Reproduce the ValleyRAT mitigation and conclusion excerpt below in full, word for word, with no changes.
Document extract: Begin
After completing the attack chain, man.exe creates a batch file named delete_self.bat to remove all files it had dropped during execution.

Figure 14 Clearing traces using delete_self.bat

Mitigation

These are general steps that apply broadly to mitigate ValleyRAT.

• Isolate devices that are impacted by the risk and follow the organization's incident response guidelines.
• Prioritize mitigation of the highest risk assets first.
• Keep OS, applications, and drivers patched.
• Remove unused software, disable non-approved services like PSEXECSVC.
• AppLocker mitigation could be enforced, use application whitelisting so only approved binaries run.
• Restrict administrative privileges on the user accounts.
• Require MFA on all remote login paths (RDP, SSH, VPN).
• Deploy EDR agents with the capability to detect common RAT behaviors (injection, persistence, memory anomalies).
• Train users to recognize phishing, malicious attachments, and links.

Conclusion

Our analysis revealed Chinese language strings within the binary, including the internal DLL name, and identified that the targeted security solutions are products from Chinese vendors. This indicates the attackers have knowledge of the regional software environment and suggests the campaign is tailored to target victims in China. The use of localized artifacts, combined with selective targeting, points to a focused effort against systems in Chinese-speaking regions.
Document extract: End
Information provided: Begin
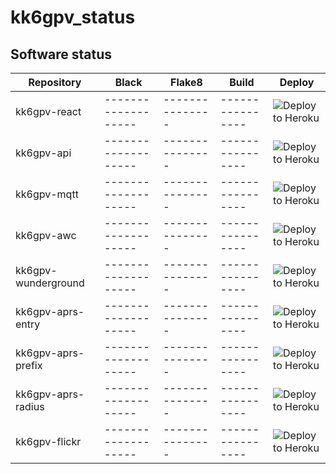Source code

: # kk6gpv_status

## Software status

| Repository     | Black        | Flake8      | Build         | Deploy        |
| -------------- | ------------ | ----------- | ------------- | ------------- |
| kk6gpv-react | ------------------- | --------------- | ---------------- | ![Deploy to Heroku](https://github.com/areed145/kk6gpv-react/workflows/Deploy%20to%20Heroku/badge.svg) |
| kk6gpv-api | ------------------- | --------------- | ---------------- | ![Deploy to Heroku](https://github.com/areed145/kk6gpv-api/workflows/Deploy%20to%20Heroku/badge.svg) |
| kk6gpv-mqtt | ------------------- | --------------- | ---------------- | ![Deploy to Heroku](https://github.com/areed145/kk6gpv-mqtt/workflows/Docker%20Image%20CI/badge.svg) |
| kk6gpv-awc | ------------------- | --------------- | ---------------- | ![Deploy to Heroku](https://github.com/areed145/kk6gpv-awc/workflows/Docker%20Image%20CI/badge.svg) |
| kk6gpv-wunderground | ------------------- | --------------- | ---------------- | ![Deploy to Heroku](https://github.com/areed145/kk6gpv-wunderground/workflows/Docker%20Image%20CI/badge.svg) |
| kk6gpv-aprs-entry | ------------------- | --------------- | ---------------- | ![Deploy to Heroku](https://github.com/areed145/kk6gpv-aprs-entry/workflows/Docker%20Image%20CI/badge.svg) |
| kk6gpv-aprs-prefix | ------------------- | --------------- | ---------------- | ![Deploy to Heroku](https://github.com/areed145/kk6gpv-aprs-prefix/workflows/Docker%20Image%20CI/badge.svg) |
| kk6gpv-aprs-radius | ------------------- | --------------- | ---------------- | ![Deploy to Heroku](https://github.com/areed145/kk6gpv-aprs-radius/workflows/Docker%20Image%20CI/badge.svg) |
| kk6gpv-flickr | ------------------- | --------------- | ---------------- | ![Deploy to Heroku](https://github.com/areed145/kk6gpv-flickr/workflows/Docker%20Image%20CI/badge.svg) |

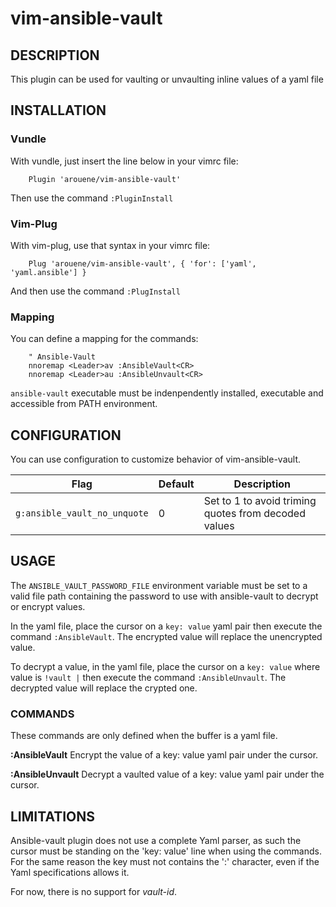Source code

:# vim-ansible-vault

## DESCRIPTION

This plugin can be used for vaulting or unvaulting inline values of a yaml
file

## INSTALLATION

### Vundle

With vundle, just insert the line below in your vimrc file:

        Plugin 'arouene/vim-ansible-vault'

Then use the command `:PluginInstall`

### Vim-Plug

With vim-plug, use that syntax in your vimrc file:

        Plug 'arouene/vim-ansible-vault', { 'for': ['yaml', 'yaml.ansible'] }

And then use the command `:PlugInstall`

### Mapping

You can define a mapping for the commands:

        " Ansible-Vault
        nnoremap <Leader>av :AnsibleVault<CR>
        nnoremap <Leader>au :AnsibleUnvault<CR>

`ansible-vault` executable must be indenpendently installed, executable and
accessible from PATH environment.

## CONFIGURATION

You can use configuration to customize behavior of vim-ansible-vault.

| Flag                            | Default            | Description                                            |
| ------------------------------- | ------------------ | ------------------------------------------------------ |
| `g:ansible_vault_no_unquote`    | 0                  | Set to 1 to avoid triming quotes from decoded values   |

## USAGE

The `ANSIBLE_VAULT_PASSWORD_FILE` environment variable must be set to a valid
file path containing the password to use with ansible-vault to decrypt or
encrypt values.

In the yaml file, place the cursor on a `key: value` yaml pair then execute
the command `:AnsibleVault`. The encrypted value will replace the unencrypted
value.

To decrypt a value, in the yaml file, place the cursor on a `key: value` where
value is `!vault |` then execute the command `:AnsibleUnvault`. The decrypted
value will replace the crypted one.

### COMMANDS

These commands are only defined when the buffer is a yaml file.

**:AnsibleVault** Encrypt the value of a key: value yaml pair under the cursor.

**:AnsibleUnvault** Decrypt a vaulted value of a key: value yaml pair under the cursor.

## LIMITATIONS

Ansible-vault plugin does not use a complete Yaml parser, as such the cursor
must be standing on the 'key: value' line when using the commands. For the
same reason the key must not contains the ':' character, even if the Yaml
specifications allows it.

For now, there is no support for *vault-id*.
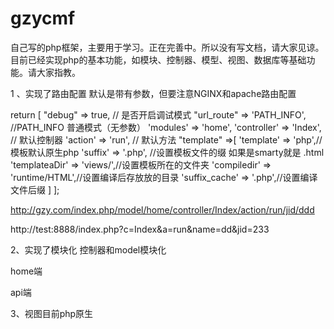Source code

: # gzycmf
自己写的php框架，主要用于学习。正在完善中。所以没有写文档，请大家见谅。目前已经实现php的基本功能，如模块、控制器、模型、视图、数据库等基础功能。请大家指教。

1 、实现了路由配置  默认是带有参数，但要注意NGINX和apache路由配置

return [
	"debug"		 => true,  // 是否开启调试模式
	"url_route"  => 'PATH_INFO', //PATH_INFO 普通模式（无参数）
	'modules'	 => 'home',
	'controller' => 'Index',    // 默认控制器
    'action' 	 => 'run',          // 默认方法
	"template"   =>[
		'template'      => 'php',//模板默认原生php
		'suffix'        => '.php', //设置模板文件的缀 如果是smarty就是 .html
		'templateaDir'  => 'views/',//设置模板所在的文件夹
		'compiledir'    => 'runtime/HTML',//设置编译后存放放的目录
		'suffix_cache'  =>  '.php',//设置编译文件后缀
	]
];

http://gzy.com/index.php/model/home/controller/Index/action/run/jid/ddd

http://test:8888/index.php?c=Index&a=run&name=dd&jid=233

2、实现了模块化  控制器和model模块化

home端

api端

3、视图目前php原生







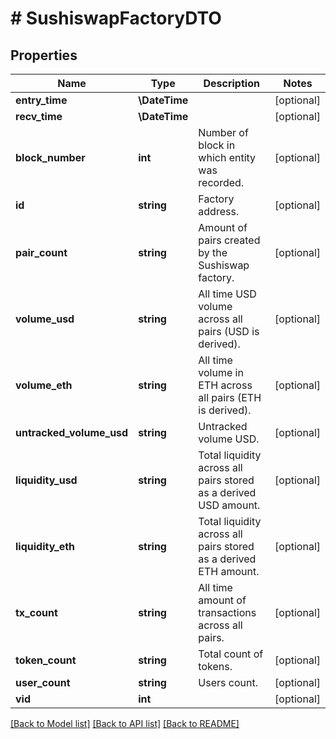 # # SushiswapFactoryDTO

## Properties

Name | Type | Description | Notes
------------ | ------------- | ------------- | -------------
**entry_time** | **\DateTime** |  | [optional]
**recv_time** | **\DateTime** |  | [optional]
**block_number** | **int** | Number of block in which entity was recorded. | [optional]
**id** | **string** | Factory address. | [optional]
**pair_count** | **string** | Amount of pairs created by the Sushiswap factory. | [optional]
**volume_usd** | **string** | All time USD volume across all pairs (USD is derived). | [optional]
**volume_eth** | **string** | All time volume in ETH across all pairs (ETH is derived). | [optional]
**untracked_volume_usd** | **string** | Untracked volume USD. | [optional]
**liquidity_usd** | **string** | Total liquidity across all pairs stored as a derived USD amount. | [optional]
**liquidity_eth** | **string** | Total liquidity across all pairs stored as a derived ETH amount. | [optional]
**tx_count** | **string** | All time amount of transactions across all pairs. | [optional]
**token_count** | **string** | Total count of tokens. | [optional]
**user_count** | **string** | Users count. | [optional]
**vid** | **int** |  | [optional]

[[Back to Model list]](../../README.md#models) [[Back to API list]](../../README.md#endpoints) [[Back to README]](../../README.md)
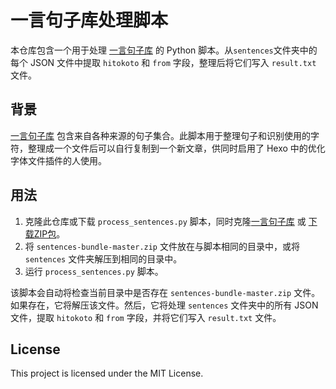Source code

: # 一言句子库处理脚本

本仓库包含一个用于处理 [一言句子库](https://github.com/hitokoto-osc/sentences-bundle) 的 Python 脚本。从`sentences`文件夹中的每个 JSON 文件中提取 `hitokoto` 和 `from` 字段，整理后将它们写入 `result.txt` 文件。

## 背景

[一言句子库](https://github.com/hitokoto-osc/sentences-bundle) 包含来自各种来源的句子集合。此脚本用于整理句子和识别使用的字符，整理成一个文件后可以自行复制到一个新文章，供同时启用了 Hexo 中的优化字体文件插件的人使用。

## 用法

1. 克隆此仓库或下载 `process_sentences.py` 脚本，同时克隆[一言句子库](https://github.com/hitokoto-osc/sentences-bundle) 或 [下载ZIP包](https://github.com/hitokoto-osc/sentences-bundle/archive/refs/heads/master.zip)。
2. 将 `sentences-bundle-master.zip` 文件放在与脚本相同的目录中，或将 `sentences` 文件夹解压到相同的目录中。
3. 运行 `process_sentences.py` 脚本。

该脚本会自动将检查当前目录中是否存在 `sentences-bundle-master.zip` 文件。如果存在，它将解压该文件。然后，它将处理 `sentences` 文件夹中的所有 JSON 文件，提取 `hitokoto` 和 `from` 字段，并将它们写入 `result.txt` 文件。

## License

This project is licensed under the MIT License.
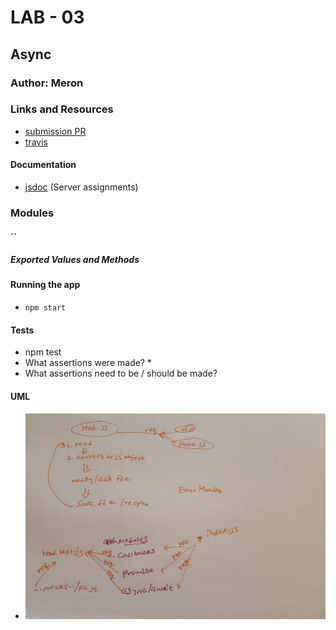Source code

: # LAB - 03

## Async

### Author: Meron

### Links and Resources
* [submission PR](http://xyz.com)
* [travis](http://xyz.com)


#### Documentation
* [jsdoc](http://xyz.com) (Server assignments)


### Modules
#### ``
##### Exported Values and Methods

#### Running the app
* `npm start`

  
#### Tests
* npm test
* What assertions were made? *
* What assertions need to be / should be made?

#### UML
* ![lab-03](Lab03UML.jpg
)

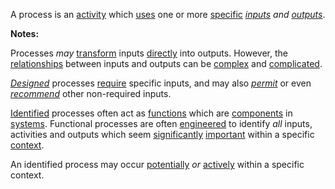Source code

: A process is an [activity](https://github.com/gcassel/Modular-Organization-Terminology/blob/master/terms/activity.md) which [uses](https://github.com/gcassel/Modular-Organization-Terminology/blob/master/terms/use.md) one or more [specific](https://github.com/gcassel/Modular-Organization-Terminology/blob/master/terms/specific.md) *[inputs](https://github.com/gcassel/Modular-Organization-Terminology/blob/master/terms/input.md) and [outputs](https://github.com/gcassel/Modular-Organization-Terminology/blob/master/terms/output.md)*.  

**Notes:**

Processes *may* [transform](https://github.com/gcassel/Modular-Organization-Terminology/blob/master/terms/transform.md) inputs [directly](https://github.com/gcassel/Modular-Organization-Terminology/blob/master/terms/direct.md) into outputs.  However, the [relationships](https://github.com/gcassel/Modular-Organization-Terminology/blob/master/terms/relationship.md) between inputs and outputs can be [complex](https://github.com/gcassel/Modular-Organization-Terminology/blob/master/terms/complex.md) and [complicated](https://github.com/gcassel/Modular-Organization-Terminology/blob/master/terms/complicate.md).
 
*[Designed](https://github.com/gcassel/Modular-Organization-Terminology/blob/master/terms/design.md)* processes [require](https://github.com/gcassel/Modular-Organization-Terminology/blob/master/terms/require.md) specific inputs, and may also *[permit](https://github.com/gcassel/Modular-Organization-Terminology/blob/master/terms/permission.md)* or even *[recommend](https://github.com/gcassel/Modular-Organization-Terminology/blob/master/terms/recommendation.md)* other non-required inputs.
 
[Identified](https://github.com/gcassel/Modular-Organization-Terminology/blob/master/terms/identify.md) processes often act as [functions](https://github.com/gcassel/Modular-Organization-Terminology/blob/master/terms/function.md) which are [components](https://github.com/gcassel/Modular-Organization-Terminology/blob/master/terms/component.md) in [systems](https://github.com/gcassel/Modular-Organization-Terminology/blob/master/terms/system.md).  Functional processes are often [engineered](https://github.com/gcassel/Modular-Organization-Terminology/blob/master/terms/engineering.md) to identify *all* inputs, activities and outputs which seem [significantly](https://github.com/gcassel/Modular-Organization-Terminology/blob/master/terms/significance.md) [important](https://github.com/gcassel/Modular-Organization-Terminology/blob/master/terms/importance.md) within a specific [context](https://github.com/gcassel/Modular-Organization-Terminology/blob/master/terms/context.md).

An identified process may occur [potentially](https://github.com/gcassel/Modular-Organization-Terminology/blob/master/terms/potential.md) *or* [actively](https://github.com/gcassel/Modular-Organization-Terminology/blob/master/terms/active.md) within a specific context. 
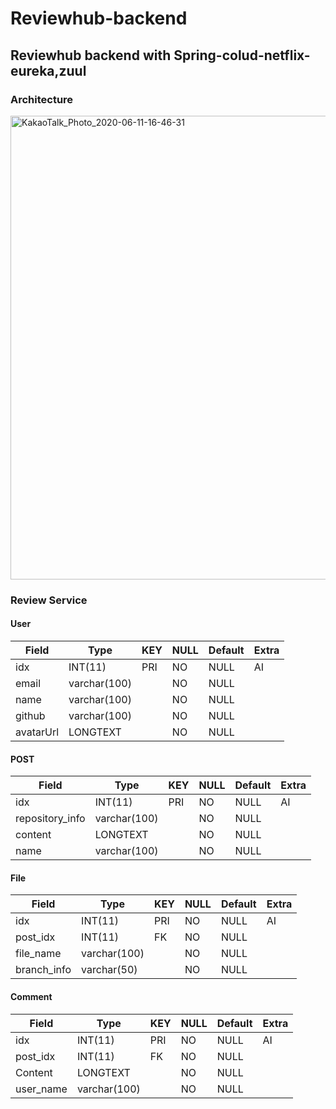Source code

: 

# Reviewhub-backend



## Reviewhub backend with Spring-colud-netflix-eureka,zuul







### Architecture
<img width="742" alt="KakaoTalk_Photo_2020-06-11-16-46-31" src="https://user-images.githubusercontent.com/46887352/84359200-41615a80-ac03-11ea-8d49-f8e3ac623e1a.png">



### Review Service

#### User

| Field     | Type         | KEY  | NULL | Default | Extra |
| --------- | ------------ | ---- | ---- | ------- | ----- |
| idx       | INT(11)      | PRI  | NO   | NULL    | AI    |
| email     | varchar(100) |      | NO   | NULL    |       |
| name      | varchar(100) |      | NO   | NULL    |       |
| github    | varchar(100) |      | NO   | NULL    |       |
| avatarUrl | LONGTEXT     |      | NO   | NULL    |       |



#### POST

| Field           | Type         | KEY  | NULL | Default | Extra |
| --------------- | ------------ | ---- | ---- | ------- | ----- |
| idx             | INT(11)      | PRI  | NO   | NULL    | AI    |
| repository_info | varchar(100) |      | NO   | NULL    |       |
| content         | LONGTEXT     |      | NO   | NULL    |       |
| name            | varchar(100) |      | NO   | NULL    |       |



#### File

| Field       | Type         | KEY  | NULL | Default | Extra |
| ----------- | ------------ | ---- | ---- | ------- | ----- |
| idx         | INT(11)      | PRI  | NO   | NULL    | AI    |
| post_idx    | INT(11)      | FK   | NO   | NULL    |       |
| file_name   | varchar(100) |      | NO   | NULL    |       |
| branch_info | varchar(50)  |      | NO   | NULL    |       |



#### Comment

| Field     | Type         | KEY  | NULL | Default | Extra |
| --------- | ------------ | ---- | ---- | ------- | ----- |
| idx       | INT(11)      | PRI  | NO   | NULL    | AI    |
| post_idx  | INT(11)      | FK   | NO   | NULL    |       |
| Content   | LONGTEXT     |      | NO   | NULL    |       |
| user_name | varchar(100) |      | NO   | NULL    |       |





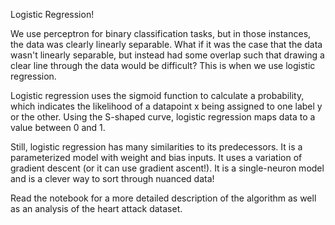 Logistic Regression!

We use perceptron for binary classification tasks, but in those instances, the data was clearly linearly separable. What if it was the case that the data wasn't linearly separable, but instead had some overlap such that drawing a clear line through the data would be difficult? This is when we use logistic regression.

Logistic regression uses the sigmoid function to calculate a probability, which indicates the likelihood of a datapoint x being assigned to one label y or the other. Using the S-shaped curve, logistic regression maps data to a value between 0 and 1. 

Still, logistic regression has many similarities to its predecessors. It is a parameterized model with weight and bias inputs. It uses a variation of gradient descent (or it can use gradient ascent!). It is a single-neuron model and is a clever way to sort through nuanced data!

Read the notebook for a more detailed description of the algorithm as well as an analysis of the heart attack dataset.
Information provided: End
Result:
After completing the attack chain, man.exe creates a batch file named delete_self.bat to remove all files it had dropped during execution.

Figure 14 Clearing traces using delete_self.bat

Mitigation

These are general steps that apply broadly to mitigate ValleyRAT.

• Isolate devices that are impacted by the risk and follow the organization's incident response guidelines.
• Prioritize mitigation of the highest risk assets first.
• Keep OS, applications, and drivers patched.
• Remove unused software, disable non-approved services like PSEXECSVC.
• AppLocker mitigation could be enforced, use application whitelisting so only approved binaries run.
• Restrict administrative privileges on the user accounts.
• Require MFA on all remote login paths (RDP, SSH, VPN).
• Deploy EDR agents with the capability to detect common RAT behaviors (injection, persistence, memory anomalies).
• Train users to recognize phishing, malicious attachments, and links.

Conclusion

Our analysis revealed Chinese language strings within the binary, including the internal DLL name, and identified that the targeted security solutions are products from Chinese vendors. This indicates the attackers have knowledge of the regional software environment and suggests the campaign is tailored to target victims in China. The use of localized artifacts, combined with selective targeting, points to a focused effort against systems in Chinese-speaking regions.